The inside is white. This makes it dreamlike, almost benevolent. It is bright because this is McMansion Heaven and Gray is for McMansion Hell. There is an overbearing sheen of 80s optimism. In this house, the credit default swap has not yet been invented, but could be.
It takes a lot for me to drop the cocaine word because I think it's a cheap joke. But there's something about this example that makes it plausible, not in a derogatory way, but in a liberatory one, a sensuous one. Someone created this house to have a particular experience, a particular feeling. It possesses an element of true fantasy, the thematic. Its rooms are not meant to be one cohesive composition, but rather a series of scenes, of vastly different spatial moments, compressed, expanded, bright, close.
And then there's this kitchen for some reason. Or so you think. Everything the interior design tries to hide, namely how unceasingly peculiar the house is, it is not entirely able to because the choices made here remain decadent, indulgent, albeit in a more familiar way.
Rare is it to discover an interior wherein one truly must wear sunglasses. The environment created in service to transparency has to somewhat prevent the elements from penetrating too deep while retaining their desirable qualities. I don't think an architect designed this house. An architect would have had access to specifically engineered products for this purpose. Whoever built this house had certain access to architectural catalogues but not those used in the highest end or most structurally complex projects. The customization here lies in the assemblage of materials and in doing so stretches them to the height of their imaginative capacity. To borrow from Charles Jencks, ad-hoc is a perfect description. It is an architecture of availability and of adventure.
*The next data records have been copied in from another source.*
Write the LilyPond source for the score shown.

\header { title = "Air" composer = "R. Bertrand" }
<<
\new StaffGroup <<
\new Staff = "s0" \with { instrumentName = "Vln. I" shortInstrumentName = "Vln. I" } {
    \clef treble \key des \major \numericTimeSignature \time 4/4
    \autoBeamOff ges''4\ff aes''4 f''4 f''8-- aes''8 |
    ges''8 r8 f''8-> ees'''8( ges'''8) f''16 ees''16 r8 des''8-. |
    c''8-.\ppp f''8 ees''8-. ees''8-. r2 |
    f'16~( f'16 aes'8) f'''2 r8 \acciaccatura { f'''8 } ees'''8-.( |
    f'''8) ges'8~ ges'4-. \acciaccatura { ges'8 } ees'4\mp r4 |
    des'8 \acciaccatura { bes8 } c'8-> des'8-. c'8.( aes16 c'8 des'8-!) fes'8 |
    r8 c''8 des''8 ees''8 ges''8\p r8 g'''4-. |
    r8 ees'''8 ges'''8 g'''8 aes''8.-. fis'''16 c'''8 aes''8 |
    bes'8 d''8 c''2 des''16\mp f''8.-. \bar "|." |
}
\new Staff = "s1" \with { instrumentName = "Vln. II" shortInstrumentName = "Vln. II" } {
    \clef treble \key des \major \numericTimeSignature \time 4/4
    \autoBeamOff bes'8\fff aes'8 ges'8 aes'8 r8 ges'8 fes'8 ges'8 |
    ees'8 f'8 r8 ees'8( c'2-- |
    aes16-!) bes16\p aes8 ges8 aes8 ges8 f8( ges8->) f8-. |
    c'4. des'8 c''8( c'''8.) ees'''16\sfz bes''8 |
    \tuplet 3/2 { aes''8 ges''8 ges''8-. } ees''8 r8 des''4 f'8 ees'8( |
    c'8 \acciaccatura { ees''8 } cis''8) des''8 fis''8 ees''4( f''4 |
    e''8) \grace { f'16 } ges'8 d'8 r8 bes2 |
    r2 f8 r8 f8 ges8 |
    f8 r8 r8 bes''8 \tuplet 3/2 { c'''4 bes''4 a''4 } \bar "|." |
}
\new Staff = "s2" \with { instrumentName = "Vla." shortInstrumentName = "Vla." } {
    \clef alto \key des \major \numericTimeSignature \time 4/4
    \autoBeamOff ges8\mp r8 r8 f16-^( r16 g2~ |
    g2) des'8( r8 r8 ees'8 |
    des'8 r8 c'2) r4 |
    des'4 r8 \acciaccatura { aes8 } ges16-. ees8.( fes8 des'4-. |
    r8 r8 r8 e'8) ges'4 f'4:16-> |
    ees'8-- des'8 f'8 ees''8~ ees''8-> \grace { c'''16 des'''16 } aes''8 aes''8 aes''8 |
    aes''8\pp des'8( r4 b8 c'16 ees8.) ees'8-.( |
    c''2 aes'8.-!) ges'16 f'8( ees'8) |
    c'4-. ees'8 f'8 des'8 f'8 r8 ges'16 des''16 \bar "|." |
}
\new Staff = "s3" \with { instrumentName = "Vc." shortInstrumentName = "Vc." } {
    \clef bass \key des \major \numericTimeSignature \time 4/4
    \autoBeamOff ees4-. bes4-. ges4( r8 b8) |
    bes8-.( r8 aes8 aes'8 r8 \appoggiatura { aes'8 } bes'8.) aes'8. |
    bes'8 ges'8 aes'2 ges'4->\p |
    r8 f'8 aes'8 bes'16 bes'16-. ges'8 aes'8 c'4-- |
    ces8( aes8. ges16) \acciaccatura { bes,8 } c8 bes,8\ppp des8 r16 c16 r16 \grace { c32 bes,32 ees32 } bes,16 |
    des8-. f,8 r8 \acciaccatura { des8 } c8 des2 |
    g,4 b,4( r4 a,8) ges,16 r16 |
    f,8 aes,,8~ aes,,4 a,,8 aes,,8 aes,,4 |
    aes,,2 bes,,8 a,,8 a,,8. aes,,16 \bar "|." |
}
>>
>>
A small interlude. We are outside. There is no rear exterior view of this house because it would be impossible to get one from the scrawny lawn that lies at its depths. This space is intended to serve the same purpose, which is to look upon the house itself as much as gaze from the house to the world beyond.
Living in a city, I often think about exhibitionism. Living in a city is inherently exhibitionist. A house is a permeable visible surface; it is entirely possible that someone will catch a glimpse of me they're not supposed to when I rush to the living room in only a t-shirt to turn out the light before bed. But this is a space that is only exhibitionist in the sense that it is an architecture of exposure, and yet this exposure would not be possible without the protection of the site, of the distance from every other pair of eyes. In this respect, a double freedom is secured. The window intimates the potential of seeing. But no one sees.
At the heart of this house lies a strange mix of concepts. Postmodern classicist columns of the Disney World set. The unpolished edge of the vernacular. There is also an organicist bent to the whole thing, something more Goff than Gaudí, and here we see some of the house's most organic forms, the monolith- or shell-like vanity mixed with the luminous artifice of mirrors and white. A backlit cave, primitive and performative at the same time, which is, in essence, the dialectic of the luxury bathroom.
And yet our McMansion Heaven is still a McMansion. It is still an accumulation of deliberate signifiers of wealth, very much a construction with the secondary purpose of invoking envy, a palatial residence designed without much cohesion. The presence of golf, of wood, of masculine and patriarchal symbolism with an undercurrent of luxury drives that point home. The McMansion can aspire to an art form, but there are still many levels to ascend before one gets to where God's sitting.